La Summer League est souvent un terrain d'expérimentation, où il faut savoir distinguer les performances anecdotiques des véritables signaux encourageants. Pour les Français engagés à Las Vegas, la dernière nuit appartient clairement à la deuxième catégorie. Joan Beringer et Noah Penda ont signé deux prestations particulièrement convaincantes, chacune révélatrice des qualités qui pourraient leur permettre de s'installer durablement en NBA.
Joan Beringer en patron de la raquette
Beringer a sans doute livré la copie la plus complète. Avec 18 points, 11 rebonds et surtout 4 contres lors de la victoire des Timberwolves contre les Pelicans, le pivot français a confirmé ce que beaucoup pressentaient déjà : son profil est parfaitement taillé pour le basket moderne. Mobile, explosif et omniprésent près du cercle, il a montré cette capacité à protéger l'arceau tout en courant le terrain comme peu d'intérieurs savent le faire.
Au-delà des statistiques, c'est surtout son rôle qui intrigue. Minnesota ne lui demande pas de devenir une première option offensive mais d'exceller dans ce qu'il sait faire : finir près du cercle, poser des écrans, contrôler les rebonds et dissuader les attaquants adverses. Une définition de poste qui rappelle forcément celle d'un certain Rudy Gobert. La comparaison est encore prématurée, mais le parallèle est séduisant tant Beringer semble posséder les outils pour devenir, à terme, un véritable spécialiste de la protection du cercle.

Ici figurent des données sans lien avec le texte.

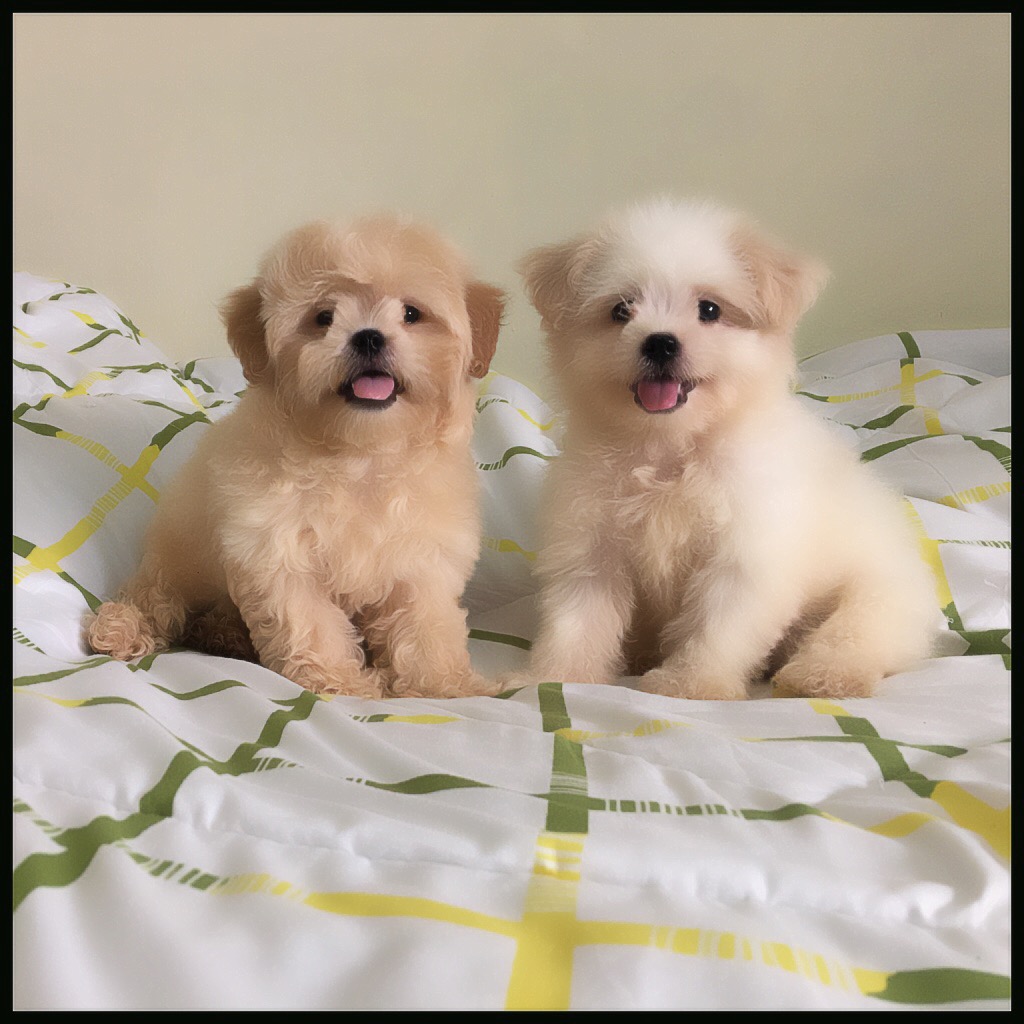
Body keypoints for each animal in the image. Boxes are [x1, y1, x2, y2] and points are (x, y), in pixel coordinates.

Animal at [88, 214, 505, 699]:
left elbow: (425, 624)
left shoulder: (423, 556)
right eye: (323, 318)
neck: (359, 454)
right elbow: (310, 621)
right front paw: (340, 682)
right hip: (180, 551)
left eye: (411, 314)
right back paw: (124, 627)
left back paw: (223, 634)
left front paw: (443, 684)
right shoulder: (275, 548)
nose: (368, 337)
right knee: (157, 594)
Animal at [514, 197, 937, 700]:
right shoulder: (590, 546)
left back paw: (823, 675)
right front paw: (552, 677)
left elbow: (717, 627)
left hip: (877, 595)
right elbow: (576, 622)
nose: (660, 342)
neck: (669, 449)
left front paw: (690, 684)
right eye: (621, 310)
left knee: (855, 634)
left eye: (710, 309)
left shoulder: (744, 553)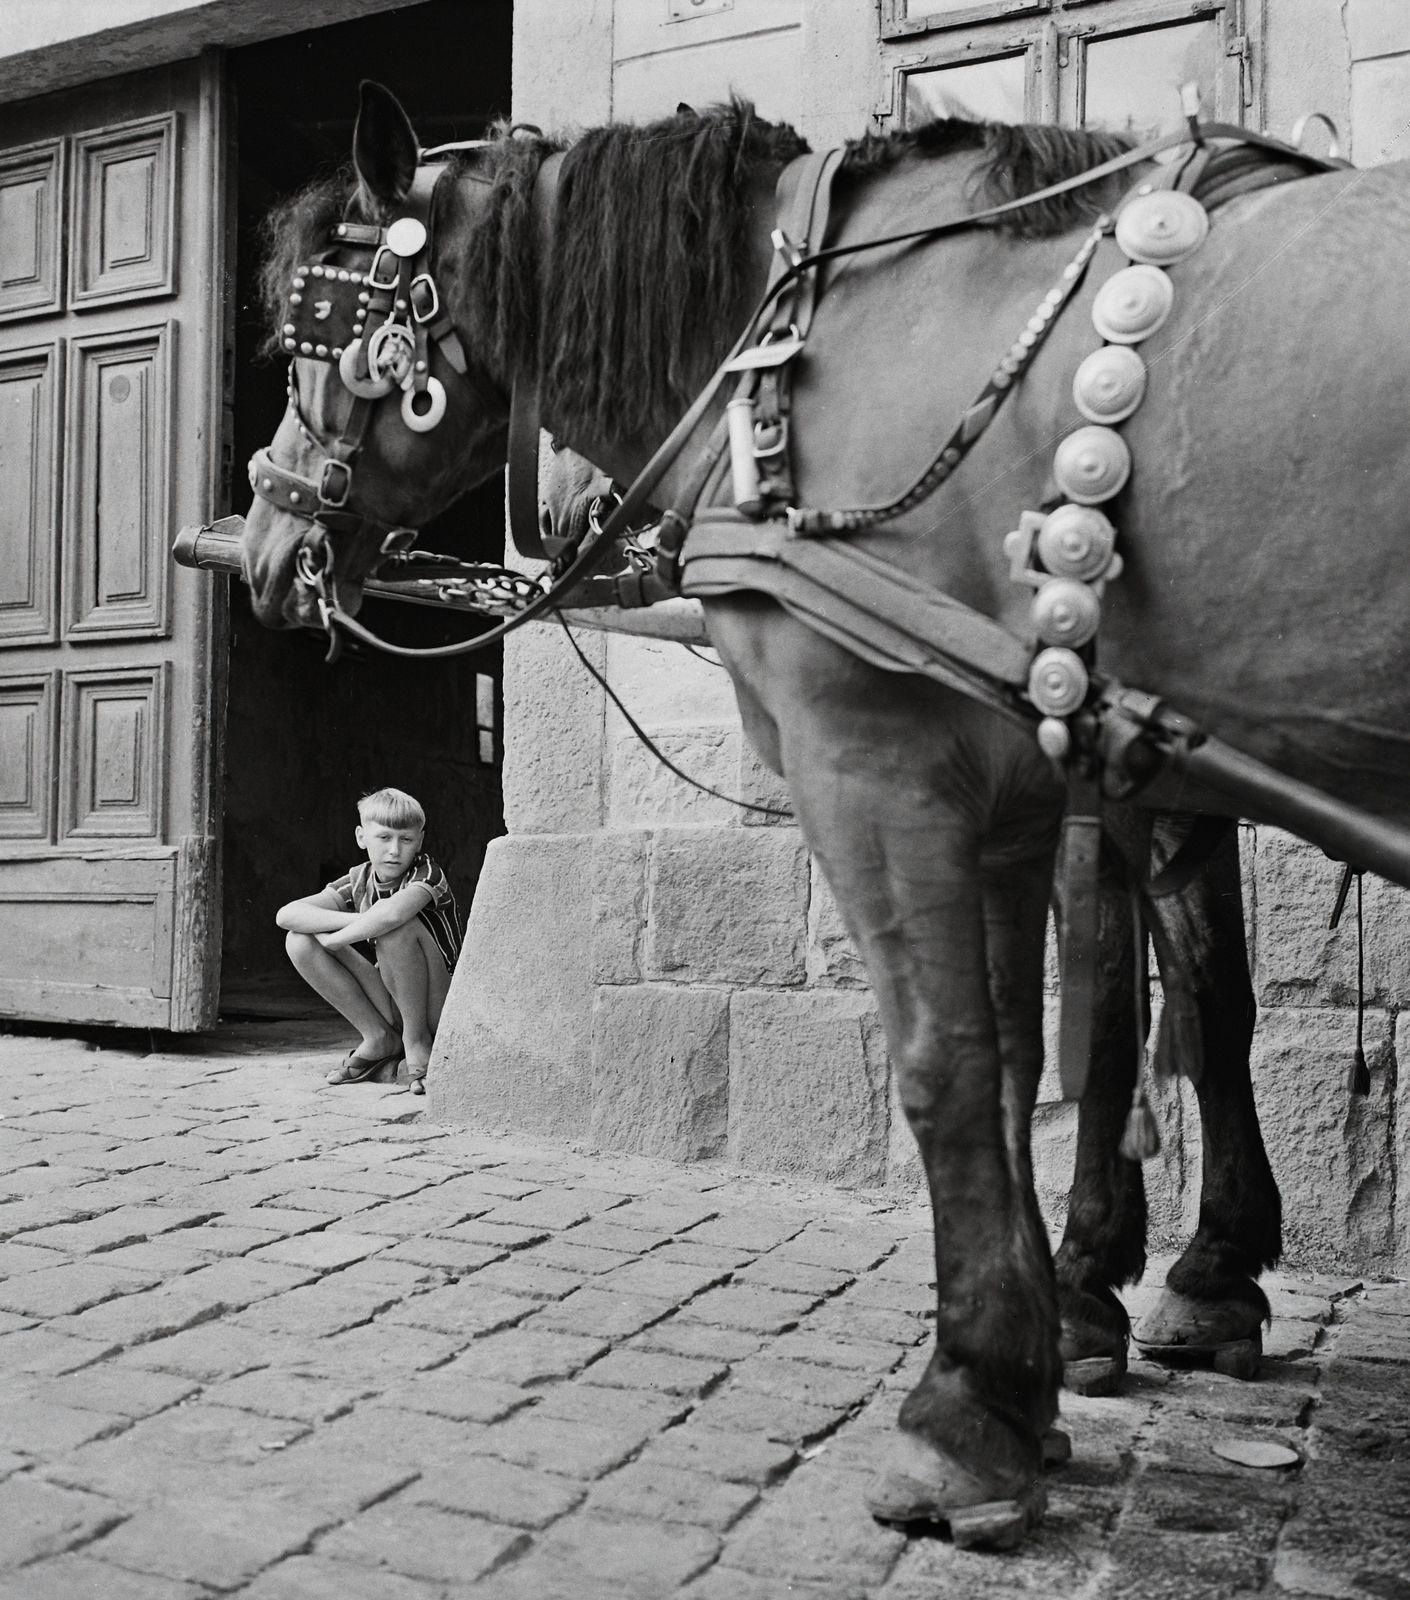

Noah Penda en mode gachette
L'autre grande satisfaction tricolore est venue de Noah Penda. Malgré la défaite du Magic face aux Hornets, l'ailier français a terminé avec 23 points et 7 rebonds, mais surtout un élément particulièrement intéressant : cinq paniers à trois points.
Dans une Summer League où les gros cartons offensifs sont fréquents, ce n'est pas forcément le total de points qui retient l'attention. En revanche, voir Penda convertir cinq tirs primés est un vrai motif d'optimisme. Son adresse extérieure est sans doute la compétence qui déterminera sa place dans la rotation d'Orlando.
Défenseur déjà reconnu, capable d'intercepter des ballons, de contrer et d'apporter de l'intensité sur plusieurs postes, il possède déjà les qualités d'un excellent joueur de complément. Si son tir continue de progresser, son profil deviendra particulièrement précieux dans la NBA actuelle.
Une progression qui donne de l'espoir
Ces deux performances illustrent également une évolution intéressante de la formation française. Longtemps réputés pour produire des joueurs très athlétiques mais parfois limités offensivement, les prospects tricolores arrivent désormais avec des profils beaucoup plus complets. Beringer possède déjà les instincts d'un protecteur de cercle moderne, tandis que Penda développe progressivement un tir extérieur qui pourrait lui ouvrir les portes d'un rôle important.
Évidemment, il ne faut pas tirer de conclusions définitives de la Summer League. Le niveau de compétition reste particulier et les rotations NBA n'ont rien à voir avec celles de Las Vegas. Mais ces premières sorties confirment que les deux Français semblent en avance sur le rôle qu'on leur imaginait il y a encore quelques mois.
À quelques semaines du début des camps d'entraînement, Joan Beringer et Noah Penda ont envoyé un message clair à leurs franchises respectives : ils ne sont pas venus uniquement pour apprendre. Ils comptent bien gagner des minutes dès leur première saison en NBA.